Cela dit, selon notre expert, les Sfd ne respectent pas également toutes les mesures de transparence édictées par la législation et la réglementation. Car il arrive souvent qu’ils fassent porter les coûts de leur gestion inefficace aux clients. Sur un autre registre, un client qui ne sait pas lire, dit-il, doit être accompagné par deux témoins certificateurs c’est-à-dire deux témoins qui savent lire et écrire. Une règle basique allègrement violée. Les Sfd violent aussi sciemment, dans le bus d’abuser du consommateur, les dispositions de la loi liées à la publicité de leurs conditions de prêt en l’occurrence cette disposition qui les oblige « d’afficher, de manière visible à l’entrée de leurs locaux et à leurs guichets, la liste détaillée des conditions débitrices et créditrices qu’ils appliquent à leur clientèle, y compris les commissions. Ils doivent illustrer par un exemple représentatif, la méthodologie de calcul du taux effectif global d’intérêt appliqué aux crédits à la clientèle (…) en grand format et en caractères d’imprimerie suffisamment visibles, en particulier le titre « Conditions débitrices et créditrices applicables par l’établissement X ».
L’étude révèle que ni les clients, ni les dirigeants des Sfd ne semblent être pas au courant des règles, instruments et procédures de mise en œuvre de la politique de la monnaie et du crédit de la BCEAO. Elle révèle aussi que « 55,9% des bénéficiaires de crédit en cours disent qu’ils ne connaissent pas le taux d’intérêt qu’ils payent (…) plus de 64% de clients bénéficières de crédit en cours ignorent la méthode utilisée par leur institution pour le calcul du taux d’intérêt ».
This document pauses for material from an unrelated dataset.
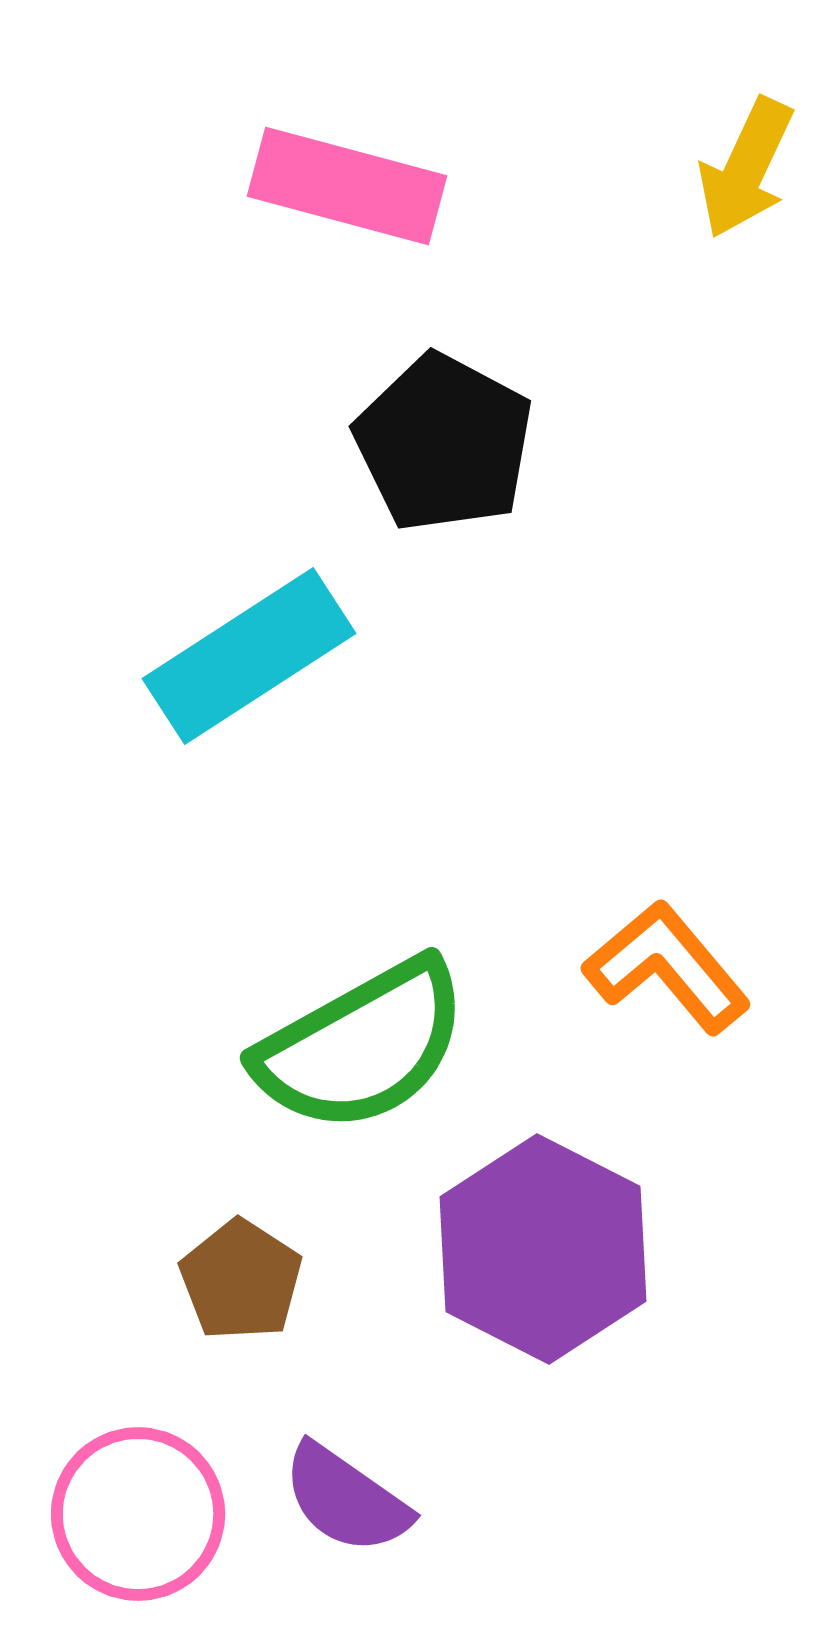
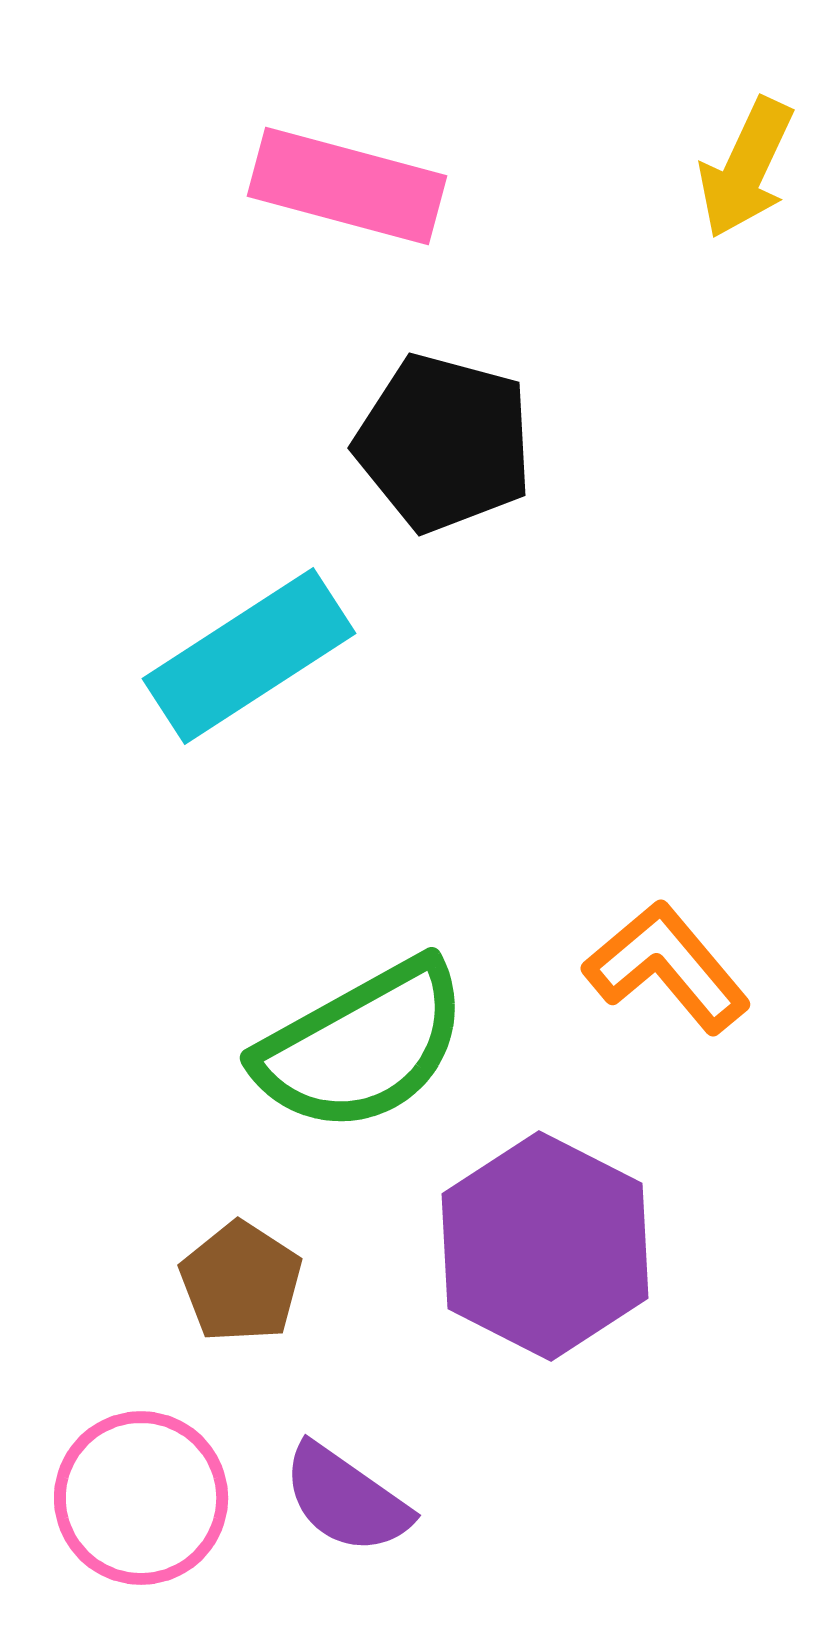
black pentagon: rotated 13 degrees counterclockwise
purple hexagon: moved 2 px right, 3 px up
brown pentagon: moved 2 px down
pink circle: moved 3 px right, 16 px up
Pour corriger les erreurs surtout préjudiciables aux consommateurs, il est recommandé que des mécanismes de recours interne et externe (presque inexistants à l’heure actuelle) soient mis en place afin de traiter les réclamations et régler les différends. En attendant, les Sfd semblent jouir, dans la pratique, d’une impunité sous le regard des autorités chargées de faire appliquer la loi.